I believe we are living in time between times as we weight (and wait) for a new articulation that leads God’s people (and the world) forward as a reforming people rooted in the every living Word. What some call post-modernism is more like remains of modern failure. The new time we are being stretched toward will continue the movement of God’s Spirit that transforms and blesses creation through the frail people of God.
Continuity in Time (and space)
With those thoughts, I would suggest that one of the great challenges for the church (large or small) is to find continuity in time (and space). We’ve grown up as heirs of Descartes (and others) who decided we don’t need anyone before us. There is a difference between subjecting tradition to the judgment of God’s Word and rejecting tradition altogether. Many of us grew up in churches that lost their memory and functioned as atemporal islands.
Today some have started looking backwards, grasping at various rituals from the past and hoping to resurrect some ancient experience of God that is older than this morning’s cup of Starbucks. This is good but is a bit chaotic and can sometimes create a mix-mash of rituals that may be another way we try to domesticate God.
I think the church is challenged with watching and listening to the developing story in Scripture of God’s people. When YHWH appears to Moses, He is the God of the Fathers. In others words, He appears as the faithful keeper of the covenant. As Israel emerges from the dust of Egypt, she consistently is challenged to remember the story. By the time Jesus comes, He is coming to a story of redemption that is deep in the memory of God’s people (recounted and re-enacted through feasts and festivals, sacrifices and Sabbaths).
Jesus breaks the bread and pours the wine and tells the disciples to do this in “Remembrance of Me.” The temporal continuity continues. They are called to be God’s blessing to the world and as they go out into all the world, they are called to continually remember who they are.
We must listen to the Scripture and learn ways to remember. First and foremost by the breaking of the Word and Sacrament. We are part of a people who God has called out to bless the whole world. We are not isolated islands. Somehow, we must relearn to remember who we are and who went before us. Somehow we must learn to retell Biblical history as well as Church history. We are connected with God’s people across time and space.
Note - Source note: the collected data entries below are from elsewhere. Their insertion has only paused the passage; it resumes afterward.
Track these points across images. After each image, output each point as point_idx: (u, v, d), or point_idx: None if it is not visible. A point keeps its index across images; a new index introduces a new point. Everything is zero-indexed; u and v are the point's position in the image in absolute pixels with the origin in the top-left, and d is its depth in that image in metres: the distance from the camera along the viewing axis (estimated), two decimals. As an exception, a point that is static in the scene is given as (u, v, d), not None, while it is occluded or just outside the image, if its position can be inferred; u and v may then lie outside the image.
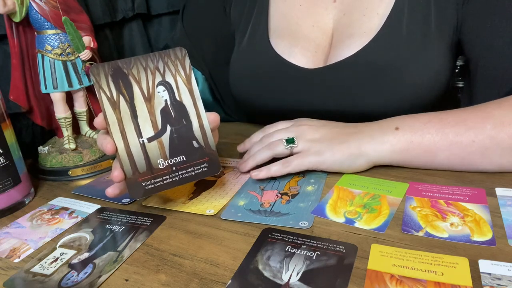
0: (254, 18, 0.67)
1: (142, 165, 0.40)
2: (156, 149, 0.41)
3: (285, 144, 0.49)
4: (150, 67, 0.41)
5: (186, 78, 0.42)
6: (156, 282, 0.34)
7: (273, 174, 0.49)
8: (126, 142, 0.40)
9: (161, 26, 0.87)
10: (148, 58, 0.41)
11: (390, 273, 0.32)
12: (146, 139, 0.40)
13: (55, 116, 0.59)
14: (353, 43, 0.57)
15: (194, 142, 0.42)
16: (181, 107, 0.42)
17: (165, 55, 0.42)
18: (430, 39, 0.55)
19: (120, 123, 0.39)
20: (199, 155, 0.42)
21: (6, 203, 0.48)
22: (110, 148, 0.39)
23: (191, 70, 0.43)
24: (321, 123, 0.52)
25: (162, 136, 0.41)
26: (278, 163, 0.49)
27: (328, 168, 0.48)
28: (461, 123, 0.45)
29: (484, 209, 0.40)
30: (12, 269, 0.38)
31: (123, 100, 0.40)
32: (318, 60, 0.61)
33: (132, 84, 0.40)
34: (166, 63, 0.42)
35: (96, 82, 0.39)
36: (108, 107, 0.39)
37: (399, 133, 0.47)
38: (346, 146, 0.47)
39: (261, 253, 0.36)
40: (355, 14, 0.59)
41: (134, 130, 0.40)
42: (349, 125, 0.51)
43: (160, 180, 0.41)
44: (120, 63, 0.40)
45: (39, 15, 0.53)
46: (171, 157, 0.41)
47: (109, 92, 0.39)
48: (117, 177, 0.40)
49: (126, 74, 0.40)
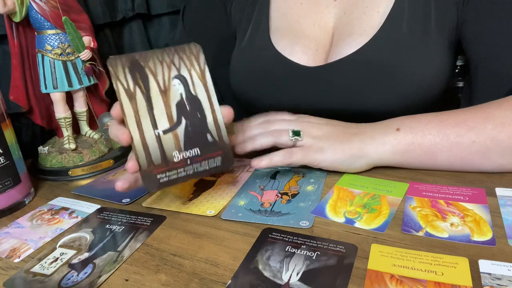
0: (255, 16, 0.67)
1: (157, 157, 0.40)
2: (171, 141, 0.40)
3: (290, 135, 0.48)
4: (166, 61, 0.41)
5: (201, 73, 0.43)
6: (156, 282, 0.34)
7: (274, 164, 0.47)
8: (142, 133, 0.39)
9: (161, 26, 0.87)
10: (164, 52, 0.42)
11: (390, 273, 0.32)
12: (161, 131, 0.40)
13: (55, 116, 0.59)
14: (354, 42, 0.57)
15: (209, 136, 0.42)
16: (196, 100, 0.42)
17: (180, 50, 0.42)
18: (430, 38, 0.55)
19: (137, 114, 0.39)
20: (213, 149, 0.42)
21: (6, 203, 0.48)
22: (125, 138, 0.39)
23: (205, 65, 0.43)
24: (325, 121, 0.51)
25: (177, 129, 0.41)
26: (280, 153, 0.47)
27: (327, 166, 0.48)
28: (461, 123, 0.45)
29: (484, 209, 0.40)
30: (12, 269, 0.38)
31: (140, 92, 0.40)
32: (319, 58, 0.61)
33: (148, 77, 0.41)
34: (181, 57, 0.42)
35: (114, 73, 0.39)
36: (125, 98, 0.39)
37: (400, 134, 0.47)
38: (348, 146, 0.47)
39: (261, 253, 0.36)
40: (355, 13, 0.59)
41: (150, 122, 0.40)
42: (351, 125, 0.51)
43: (174, 172, 0.41)
44: (137, 56, 0.41)
45: (39, 15, 0.53)
46: (186, 150, 0.41)
47: (126, 84, 0.40)
48: (131, 168, 0.39)
49: (142, 67, 0.40)
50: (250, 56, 0.65)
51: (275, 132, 0.49)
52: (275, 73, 0.62)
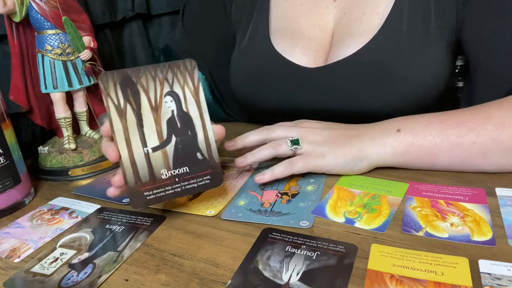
0: (255, 17, 0.67)
1: (145, 174, 0.40)
2: (160, 159, 0.40)
3: (289, 145, 0.48)
4: (159, 77, 0.41)
5: (194, 90, 0.42)
6: (156, 282, 0.34)
7: (277, 176, 0.47)
8: (130, 150, 0.39)
9: (161, 26, 0.87)
10: (157, 68, 0.41)
11: (390, 273, 0.32)
12: (150, 149, 0.40)
13: (55, 116, 0.59)
14: (353, 42, 0.57)
15: (198, 154, 0.42)
16: (188, 118, 0.42)
17: (175, 66, 0.42)
18: (430, 38, 0.55)
19: (126, 131, 0.39)
20: (202, 167, 0.42)
21: (6, 203, 0.48)
22: (114, 155, 0.39)
23: (199, 82, 0.43)
24: (323, 125, 0.51)
25: (167, 147, 0.41)
26: (281, 164, 0.48)
27: (330, 171, 0.48)
28: (462, 124, 0.45)
29: (484, 209, 0.40)
30: (12, 269, 0.38)
31: (130, 108, 0.40)
32: (319, 59, 0.61)
33: (140, 93, 0.40)
34: (175, 74, 0.42)
35: (104, 90, 0.39)
36: (114, 115, 0.39)
37: (400, 135, 0.46)
38: (349, 149, 0.47)
39: (261, 253, 0.36)
40: (355, 13, 0.59)
41: (139, 139, 0.40)
42: (350, 127, 0.51)
43: (162, 190, 0.41)
44: (129, 72, 0.40)
45: (39, 15, 0.53)
46: (175, 168, 0.41)
47: (116, 100, 0.39)
48: (116, 182, 0.40)
49: (134, 83, 0.40)
50: (250, 57, 0.65)
51: (274, 144, 0.49)
52: (275, 74, 0.62)
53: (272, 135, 0.50)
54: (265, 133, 0.51)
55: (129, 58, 0.84)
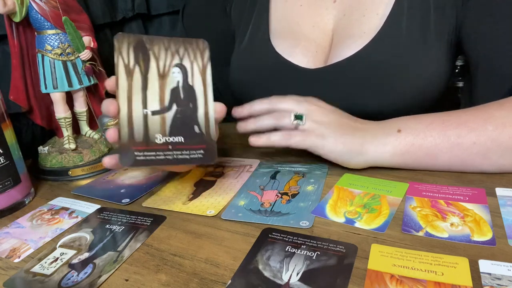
0: (254, 18, 0.67)
1: (140, 134, 0.40)
2: (157, 123, 0.41)
3: (292, 119, 0.48)
4: (171, 49, 0.42)
5: (202, 68, 0.43)
6: (156, 282, 0.34)
7: (272, 143, 0.47)
8: (130, 108, 0.40)
9: (161, 26, 0.87)
10: (171, 41, 0.42)
11: (390, 273, 0.32)
12: (150, 111, 0.41)
13: (55, 116, 0.59)
14: (353, 43, 0.57)
15: (196, 127, 0.42)
16: (191, 91, 0.42)
17: (188, 42, 0.43)
18: (429, 39, 0.55)
19: (130, 90, 0.40)
20: (197, 141, 0.42)
21: (6, 203, 0.48)
22: (113, 109, 0.39)
23: (209, 61, 0.44)
24: (332, 109, 0.51)
25: (166, 113, 0.41)
26: (279, 133, 0.47)
27: (325, 154, 0.48)
28: (462, 124, 0.45)
29: (484, 209, 0.40)
30: (12, 269, 0.38)
31: (138, 71, 0.41)
32: (319, 60, 0.61)
33: (150, 59, 0.41)
34: (187, 49, 0.43)
35: (117, 48, 0.40)
36: (122, 73, 0.40)
37: (401, 135, 0.46)
38: (350, 140, 0.47)
39: (261, 253, 0.36)
40: (355, 15, 0.59)
41: (141, 100, 0.40)
42: (357, 120, 0.51)
43: (153, 154, 0.41)
44: (144, 38, 0.41)
45: (39, 15, 0.53)
46: (170, 135, 0.41)
47: (127, 60, 0.40)
48: (111, 135, 0.40)
49: (147, 49, 0.41)
50: (250, 57, 0.65)
51: (277, 114, 0.49)
52: (275, 75, 0.62)
53: (279, 105, 0.50)
54: (273, 103, 0.50)
55: (129, 58, 0.84)
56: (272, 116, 0.49)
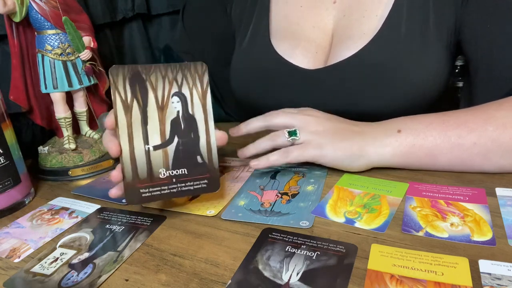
0: (255, 18, 0.67)
1: (143, 171, 0.40)
2: (160, 158, 0.41)
3: (286, 136, 0.48)
4: (169, 77, 0.41)
5: (202, 93, 0.42)
6: (156, 282, 0.34)
7: (271, 163, 0.48)
8: (132, 146, 0.40)
9: (161, 26, 0.87)
10: (168, 68, 0.41)
11: (390, 273, 0.32)
12: (152, 147, 0.40)
13: (55, 116, 0.59)
14: (353, 44, 0.57)
15: (199, 157, 0.42)
16: (192, 121, 0.42)
17: (185, 67, 0.42)
18: (428, 40, 0.55)
19: (130, 127, 0.39)
20: (201, 171, 0.42)
21: (6, 203, 0.48)
22: (115, 149, 0.39)
23: (208, 86, 0.43)
24: (327, 116, 0.51)
25: (168, 147, 0.41)
26: (277, 152, 0.48)
27: (327, 163, 0.48)
28: (462, 125, 0.45)
29: (484, 209, 0.40)
30: (12, 269, 0.38)
31: (137, 105, 0.40)
32: (319, 61, 0.61)
33: (148, 91, 0.40)
34: (185, 75, 0.42)
35: (113, 83, 0.39)
36: (120, 110, 0.39)
37: (401, 136, 0.46)
38: (349, 144, 0.47)
39: (261, 253, 0.36)
40: (354, 15, 0.59)
41: (141, 136, 0.40)
42: (353, 123, 0.51)
43: (158, 189, 0.41)
44: (140, 68, 0.40)
45: (39, 15, 0.53)
46: (173, 169, 0.41)
47: (124, 95, 0.39)
48: (115, 177, 0.40)
49: (144, 80, 0.40)
50: (250, 58, 0.65)
51: (272, 136, 0.50)
52: (276, 76, 0.62)
53: (273, 121, 0.50)
54: (267, 120, 0.51)
55: (129, 58, 0.84)
56: (267, 139, 0.50)
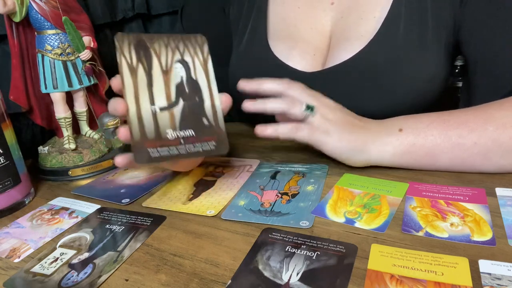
0: (252, 20, 0.67)
1: (151, 131, 0.40)
2: (166, 119, 0.41)
3: (304, 108, 0.46)
4: (171, 45, 0.43)
5: (204, 61, 0.44)
6: (156, 282, 0.34)
7: (279, 134, 0.46)
8: (138, 106, 0.40)
9: (161, 26, 0.87)
10: (170, 38, 0.43)
11: (390, 273, 0.32)
12: (158, 108, 0.41)
13: (55, 116, 0.59)
14: (350, 46, 0.57)
15: (204, 119, 0.43)
16: (196, 85, 0.43)
17: (186, 38, 0.44)
18: (427, 41, 0.55)
19: (136, 88, 0.40)
20: (208, 132, 0.42)
21: (6, 203, 0.48)
22: (121, 108, 0.39)
23: (209, 55, 0.44)
24: (338, 106, 0.50)
25: (174, 108, 0.41)
26: (287, 125, 0.46)
27: (328, 151, 0.48)
28: (463, 124, 0.45)
29: (484, 209, 0.40)
30: (12, 269, 0.38)
31: (142, 68, 0.41)
32: (317, 63, 0.61)
33: (152, 56, 0.41)
34: (186, 45, 0.43)
35: (119, 48, 0.40)
36: (126, 72, 0.40)
37: (402, 135, 0.46)
38: (354, 137, 0.47)
39: (261, 253, 0.36)
40: (352, 17, 0.59)
41: (148, 97, 0.40)
42: (360, 118, 0.50)
43: (166, 149, 0.41)
44: (144, 37, 0.42)
45: (39, 15, 0.53)
46: (181, 129, 0.41)
47: (129, 58, 0.40)
48: (123, 134, 0.39)
49: (147, 47, 0.42)
50: (248, 60, 0.65)
51: (289, 100, 0.47)
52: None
53: (289, 91, 0.48)
54: (283, 87, 0.48)
55: (129, 58, 0.84)
56: (283, 101, 0.47)
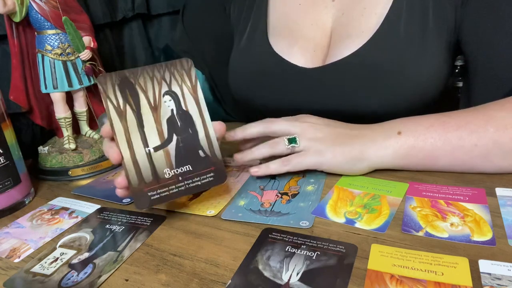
0: (253, 17, 0.67)
1: (148, 174, 0.40)
2: (162, 158, 0.40)
3: (286, 144, 0.48)
4: (157, 77, 0.41)
5: (192, 88, 0.42)
6: (156, 282, 0.34)
7: (271, 172, 0.48)
8: (132, 151, 0.39)
9: (161, 26, 0.87)
10: (154, 68, 0.41)
11: (390, 273, 0.32)
12: (152, 149, 0.40)
13: (55, 116, 0.59)
14: (351, 43, 0.57)
15: (200, 152, 0.42)
16: (187, 116, 0.42)
17: (172, 65, 0.42)
18: (428, 39, 0.55)
19: (127, 132, 0.39)
20: (205, 164, 0.42)
21: (6, 203, 0.48)
22: (116, 157, 0.39)
23: (197, 80, 0.43)
24: (325, 122, 0.51)
25: (168, 146, 0.41)
26: (277, 161, 0.48)
27: (328, 169, 0.48)
28: (463, 126, 0.44)
29: (484, 209, 0.40)
30: (12, 269, 0.38)
31: (130, 109, 0.40)
32: (317, 59, 0.61)
33: (138, 94, 0.40)
34: (173, 73, 0.42)
35: (103, 92, 0.39)
36: (115, 116, 0.39)
37: (401, 138, 0.46)
38: (348, 149, 0.47)
39: (261, 253, 0.36)
40: (353, 13, 0.59)
41: (140, 139, 0.40)
42: (352, 126, 0.50)
43: (166, 190, 0.40)
44: (127, 73, 0.40)
45: (39, 15, 0.53)
46: (177, 167, 0.41)
47: (115, 102, 0.39)
48: (120, 183, 0.40)
49: (133, 84, 0.40)
50: (248, 57, 0.65)
51: (271, 143, 0.49)
52: (274, 75, 0.62)
53: (272, 128, 0.50)
54: (265, 126, 0.50)
55: (129, 58, 0.84)
56: (267, 145, 0.49)
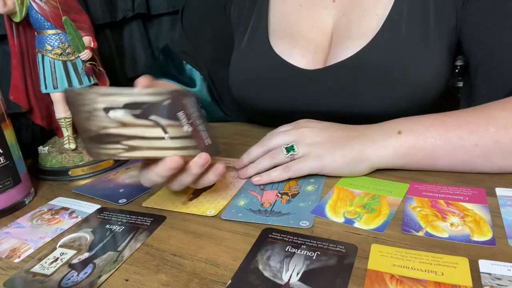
0: (253, 18, 0.67)
1: (187, 143, 0.40)
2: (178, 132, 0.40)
3: (285, 153, 0.49)
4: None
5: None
6: (156, 282, 0.34)
7: (273, 180, 0.49)
8: (163, 149, 0.39)
9: (161, 26, 0.87)
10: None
11: (390, 273, 0.32)
12: (168, 137, 0.40)
13: (55, 116, 0.59)
14: (352, 44, 0.57)
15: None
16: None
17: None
18: (429, 40, 0.55)
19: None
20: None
21: (6, 203, 0.48)
22: (175, 161, 0.39)
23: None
24: (323, 126, 0.51)
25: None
26: (279, 168, 0.49)
27: (329, 173, 0.48)
28: (464, 126, 0.44)
29: (484, 209, 0.40)
30: (12, 269, 0.38)
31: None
32: (318, 61, 0.61)
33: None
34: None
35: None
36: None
37: (401, 137, 0.46)
38: (348, 151, 0.47)
39: (261, 253, 0.36)
40: (354, 15, 0.59)
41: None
42: (351, 128, 0.50)
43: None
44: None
45: (39, 15, 0.53)
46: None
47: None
48: (175, 162, 0.39)
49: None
50: (249, 58, 0.65)
51: (272, 154, 0.50)
52: (274, 76, 0.62)
53: (271, 144, 0.51)
54: (264, 144, 0.52)
55: (129, 58, 0.84)
56: (267, 158, 0.50)
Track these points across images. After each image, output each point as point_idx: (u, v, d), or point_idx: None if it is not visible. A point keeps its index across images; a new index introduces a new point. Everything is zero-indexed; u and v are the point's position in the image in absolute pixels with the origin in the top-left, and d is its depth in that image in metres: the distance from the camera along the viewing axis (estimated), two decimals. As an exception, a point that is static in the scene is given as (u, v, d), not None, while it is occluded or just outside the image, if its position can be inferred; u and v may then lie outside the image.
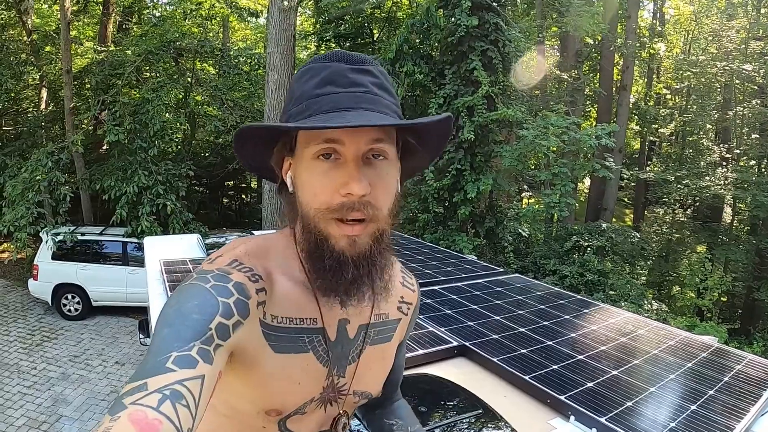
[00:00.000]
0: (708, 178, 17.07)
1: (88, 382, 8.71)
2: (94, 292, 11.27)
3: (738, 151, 18.32)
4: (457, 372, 2.86)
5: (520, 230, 13.00)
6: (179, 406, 0.72)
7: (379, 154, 0.98)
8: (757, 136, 18.08)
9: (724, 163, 18.02)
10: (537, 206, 12.60)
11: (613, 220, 16.99)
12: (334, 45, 16.57)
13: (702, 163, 18.44)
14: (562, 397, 2.51)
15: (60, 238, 11.00)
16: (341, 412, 1.18)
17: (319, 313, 1.08)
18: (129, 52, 13.79)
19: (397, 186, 1.04)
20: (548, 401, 2.55)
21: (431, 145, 1.13)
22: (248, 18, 18.12)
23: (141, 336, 5.42)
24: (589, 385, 2.67)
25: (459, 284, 4.43)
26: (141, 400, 0.71)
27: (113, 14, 15.93)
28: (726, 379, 2.86)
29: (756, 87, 17.61)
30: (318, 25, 16.86)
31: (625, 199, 25.35)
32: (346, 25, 15.70)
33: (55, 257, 11.11)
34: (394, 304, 1.25)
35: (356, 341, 1.16)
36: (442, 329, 3.30)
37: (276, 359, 1.01)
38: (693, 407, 2.51)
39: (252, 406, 1.05)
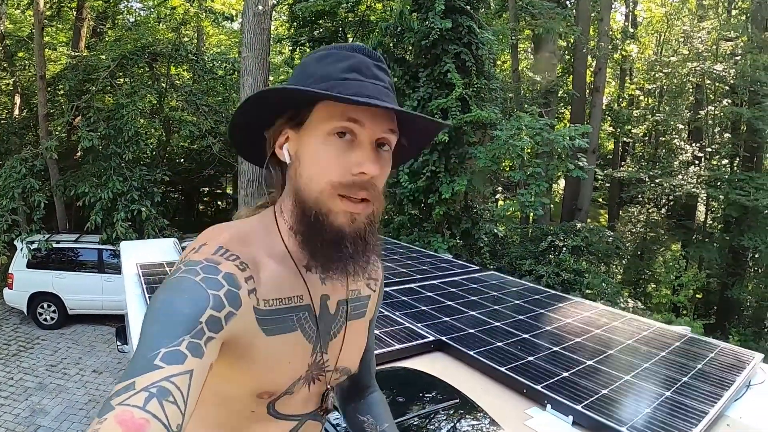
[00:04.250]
0: (681, 176, 17.28)
1: (65, 391, 8.62)
2: (70, 301, 11.14)
3: (710, 150, 18.53)
4: (434, 366, 2.89)
5: (495, 231, 13.06)
6: (166, 403, 0.73)
7: (385, 144, 1.04)
8: (729, 134, 18.35)
9: (697, 162, 18.25)
10: (512, 205, 12.67)
11: (588, 219, 17.10)
12: (308, 49, 16.52)
13: (675, 162, 18.65)
14: (539, 387, 2.55)
15: (35, 246, 10.87)
16: (328, 387, 1.21)
17: (305, 288, 1.10)
18: (103, 57, 13.68)
19: None
20: (525, 391, 2.59)
21: (416, 146, 1.20)
22: (223, 22, 18.05)
23: (119, 343, 5.39)
24: (565, 374, 2.72)
25: (435, 282, 4.48)
26: (128, 400, 0.71)
27: (87, 19, 15.77)
28: (699, 366, 2.92)
29: (727, 87, 17.84)
30: (292, 30, 16.82)
31: (600, 199, 25.51)
32: (321, 30, 15.67)
33: (30, 266, 10.97)
34: (364, 280, 1.29)
35: (337, 317, 1.19)
36: (419, 325, 3.33)
37: (268, 342, 1.03)
38: (668, 394, 2.56)
39: (243, 390, 1.06)
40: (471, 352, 2.93)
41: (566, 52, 18.90)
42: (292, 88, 1.01)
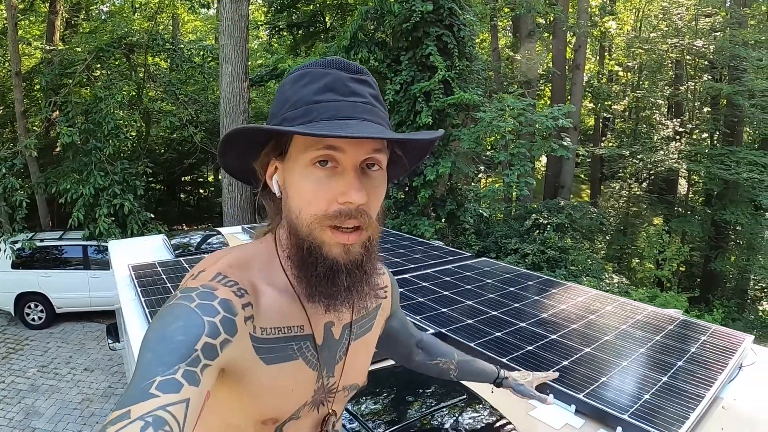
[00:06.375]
0: (662, 152, 17.38)
1: (58, 391, 8.55)
2: (57, 299, 11.01)
3: (690, 125, 18.66)
4: (437, 359, 2.91)
5: (480, 211, 13.11)
6: None
7: (374, 164, 0.99)
8: (709, 109, 18.46)
9: (677, 137, 18.36)
10: (497, 185, 12.72)
11: (571, 196, 17.20)
12: (286, 34, 16.45)
13: (655, 137, 18.76)
14: (541, 377, 2.58)
15: (18, 246, 10.73)
16: (330, 411, 1.19)
17: (306, 319, 1.08)
18: (79, 50, 13.49)
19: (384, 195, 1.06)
20: (527, 381, 2.62)
21: (414, 157, 1.16)
22: (199, 9, 17.85)
23: (109, 341, 5.36)
24: (564, 363, 2.76)
25: (429, 271, 4.50)
26: (123, 429, 0.70)
27: (61, 11, 15.51)
28: (693, 350, 2.96)
29: (706, 62, 17.93)
30: (270, 14, 16.69)
31: (582, 176, 25.66)
32: (299, 14, 15.57)
33: (14, 266, 10.81)
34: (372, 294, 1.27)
35: (342, 341, 1.17)
36: (418, 317, 3.35)
37: (268, 370, 1.01)
38: (664, 379, 2.60)
39: (248, 418, 1.05)
40: (472, 344, 2.96)
41: (545, 30, 18.90)
42: (253, 127, 0.97)
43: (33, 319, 11.01)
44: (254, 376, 1.00)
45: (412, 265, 4.64)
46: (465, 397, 2.31)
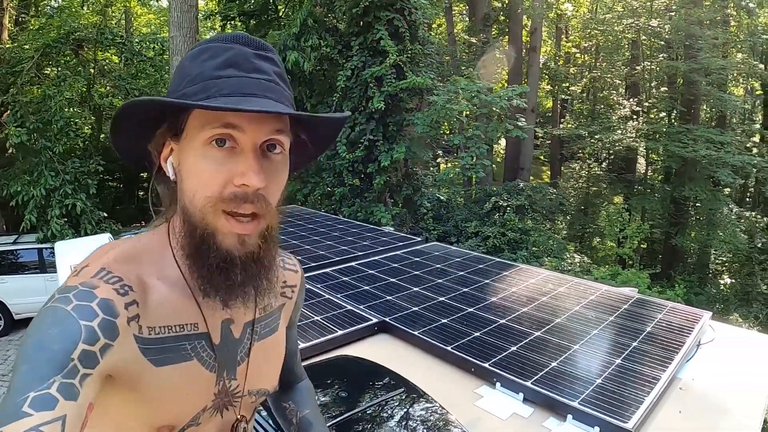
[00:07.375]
0: (620, 131, 17.57)
1: (20, 401, 8.40)
2: (14, 305, 10.79)
3: (648, 104, 18.87)
4: (378, 349, 2.82)
5: (438, 195, 13.11)
6: None
7: (275, 145, 0.92)
8: (666, 88, 18.68)
9: (635, 117, 18.56)
10: (453, 169, 12.74)
11: (531, 178, 17.34)
12: (239, 23, 16.20)
13: (613, 117, 18.95)
14: (487, 365, 2.50)
15: (-29, 252, 10.52)
16: (239, 417, 1.11)
17: (200, 316, 0.99)
18: (26, 47, 13.22)
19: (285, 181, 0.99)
20: (473, 370, 2.53)
21: (320, 142, 1.09)
22: (150, 2, 17.56)
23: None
24: (513, 349, 2.67)
25: (377, 258, 4.40)
26: None
27: (8, 9, 15.15)
28: (649, 329, 2.91)
29: (662, 42, 18.14)
30: (222, 4, 16.42)
31: (542, 157, 25.90)
32: (251, 3, 15.33)
33: (-31, 273, 10.61)
34: (277, 290, 1.19)
35: (243, 340, 1.08)
36: (361, 306, 3.25)
37: (158, 373, 0.92)
38: (618, 361, 2.53)
39: (142, 425, 0.96)
40: (416, 332, 2.87)
41: (501, 14, 18.93)
42: (145, 100, 0.89)
43: (-9, 328, 10.78)
44: (144, 380, 0.91)
45: (360, 253, 4.53)
46: (403, 389, 2.23)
Our struggles at church are not about figuring out how to fix what all the other folks ruined, but to consider one another above ourselves. If I just decide to leave church and start meeting at a coffee shop, I may be simply exchanging one form of subjective interiority for another. But if I humble myself before God’s people throughout time and throughout space, I may learn to love and serve those with whom I disagree. I may be changed, humiliated. I may even learn to suffer for my enemies and love through death and beyond.
Before I actively tried to do home church, I was so certain that I knew the problems of church and knew exactly how to would correct them. Now I realize what an absolute failure I really am. By God’s grace, I continue to serve and to try to follow this call, and to trust that in spite of my arrogance that has been humiliated again and again, God is transforming me into love.
In some small way, I believe seeking merely to break open the Word and listen to God’s command, and to break the bread and drink the wine, God is at work. Changing me. Reintegrating me, the disconnected modern, into a body that has known suffering in the wilderness, that has been crushed in again and again, that has walked through the midst of a warring world, bearing the Name of Jesus, the Word of Love to the forsaken and forgotten.
And even as I am learning to remember, I trust my Father above is and does remember His people in the bread and wine, and will not forsake His people, but will create a marvel greater than anything our world has yet to fathom.